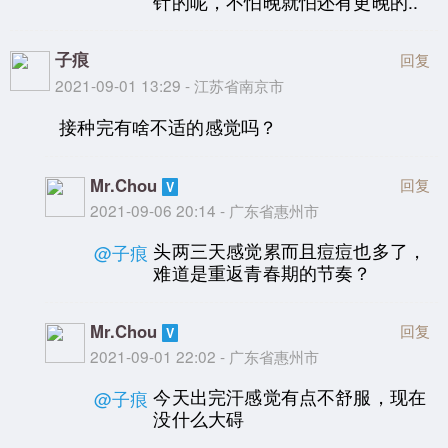
针的呢，不怕晚就怕还有更晚的..
子痕
回复
2021-09-01 13:29 - 江苏省南京市
接种完有啥不适的感觉吗？
Mr.Chou
回复
2021-09-06 20:14 - 广东省惠州市
头两三天感觉累而且痘痘也多了，
@子痕
难道是重返青春期的节奏？
Mr.Chou
回复
2021-09-01 22:02 - 广东省惠州市
今天出完汗感觉有点不舒服，现在
@子痕
没什么大碍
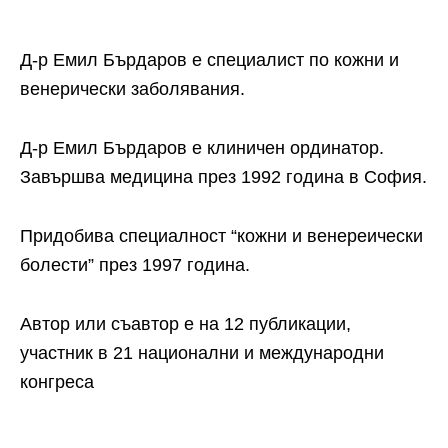
Д-р Емил Бърдаров е специалист по кожни и
венерически заболявания.
Д-р Емил Бърдаров е клиничен ординатор.
Завършва медицина през 1992 година в София.
Придобива специалност “кожни и венереически
болести” през 1997 година.
Автор или съавтор e на 12 публикации,
участник в 21 национални и международни
конгреса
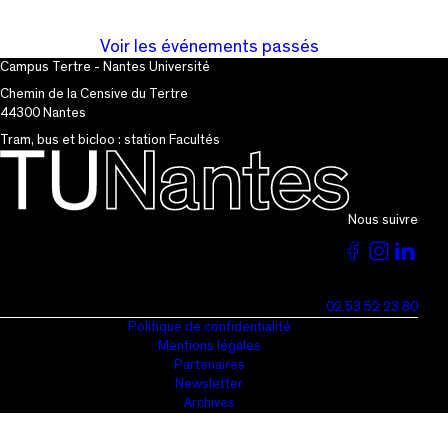
Voir les événements passés
Campus Tertre - Nantes Université
Chemin de la Censive du Tertre
44300 Nantes
Tram, bus et bicloo : station Facultés
Nous suivre
Voir
Voir
Vo
la
la
la
02 53 52 23 80
page
page
pa
Politique de confidentialité
Mentions légales
du
du
du
Partenaires
Newsletter
TU
TU
T
Archives
sur
sur
su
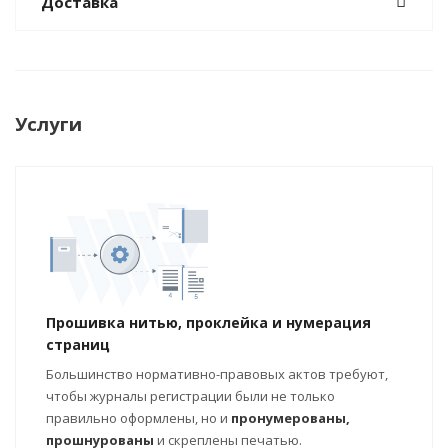
Доставка
Услуги
Прошивка нитью, проклейка и нумерация
страниц
Большинство нормативно-правовых актов требуют,
чтобы журналы регистрации были не только
правильно оформлены, но и
пронумерованы,
прошнурованы
и скреплены печатью.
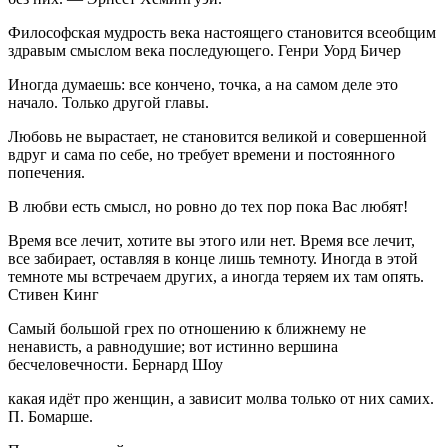
Философская мудрость века настоящего становится всеобщим
здравым смыслом века последующего. Генри Уорд Бичер
Иногда думаешь: все кончено, точка, а на самом деле это
начало. Только другой главы.
Любовь не вырастает, не становится великой и совершенной
вдруг и сама по себе, но требует времени и постоянного
попечения.
В любви есть смысл, но ровно до тех пор пока Вас любят!
Время все лечит, хотите вы этого или нет. Время все лечит,
все забирает, оставляя в конце лишь темноту. Иногда в этой
темноте мы встречаем других, а иногда теряем их там опять.
Стивен Кинг
Самый большой грех по отношению к ближнему не
ненависть, а равнодушие; вот истинно вершина
бесчеловечности. Бернард Шоу
какая идёт про женщин, а зависит молва только от них самих.
П. Бомарше.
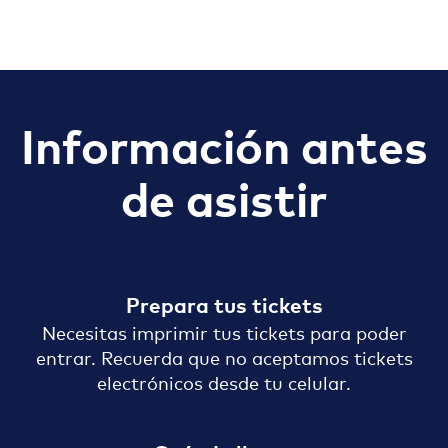
Información antes
de asistir
Prepara tus tickets
Necesitas imprimir tus tickets para poder
entrar. Recuerda que no aceptamos tickets
electrónicos desde tu celular.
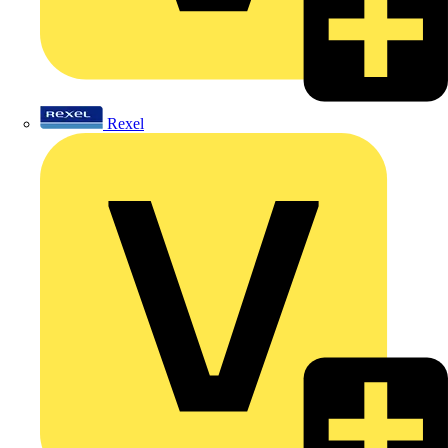
Rexel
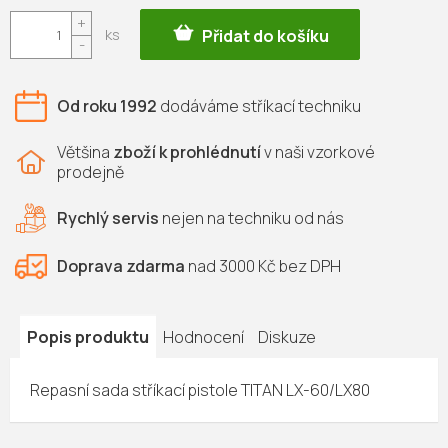
Měrná
Přidat do košíku
cena:
Od roku 1992
dodáváme
stříkací techniku
Většina
zboží k prohlédnutí
v naši vzorkové
prodejně
Rychlý servis
nejen na
techniku od nás
Doprava zdarma
nad 3000 Kč bez DPH
Popis produktu
Hodnocení
Diskuze
Repasní sada stříkací pistole TITAN LX-60/LX80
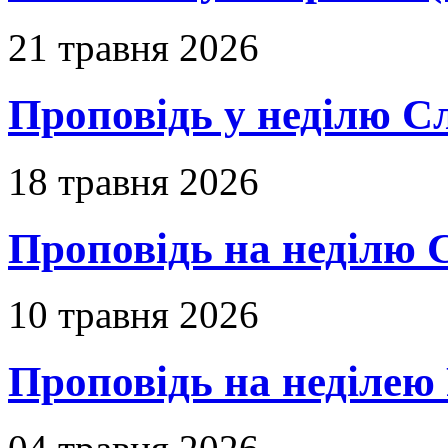
21 травня 2026
Проповідь у неділю С
18 травня 2026
Проповідь на неділю 
10 травня 2026
Проповідь на неділею 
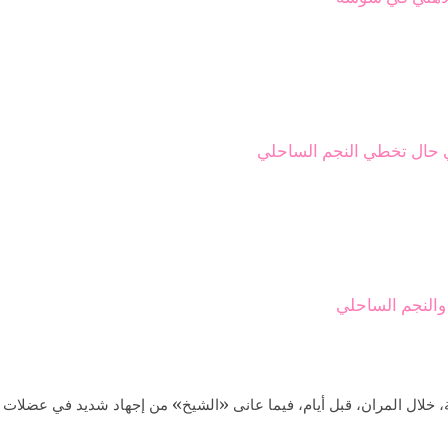
 والنجم الساحلي
 خلال المران، قبل أيام، فيما عانى «الشيخ» من إجهاد شديد في عضلات 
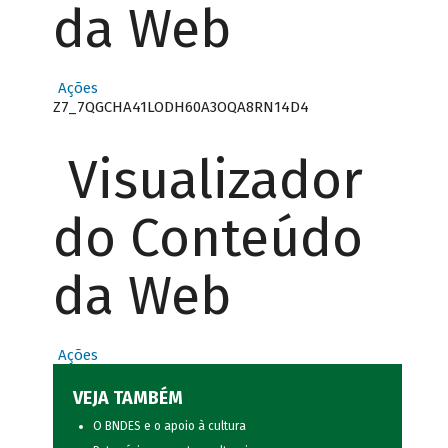
da Web
Ações
Z7_7QGCHA41LODH60A3OQA8RN14D4
Visualizador
do Conteúdo
da Web
Ações
VEJA TAMBÉM
O BNDES e o apoio à cultura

TASK INSTRUCTIONS => Scan the material above for the string "през", and copy every line where it is found.

RESPONSE FOR THIS EXERCISE =>
Завършва медицина през 1992 година в София.
болести” през 1997 година.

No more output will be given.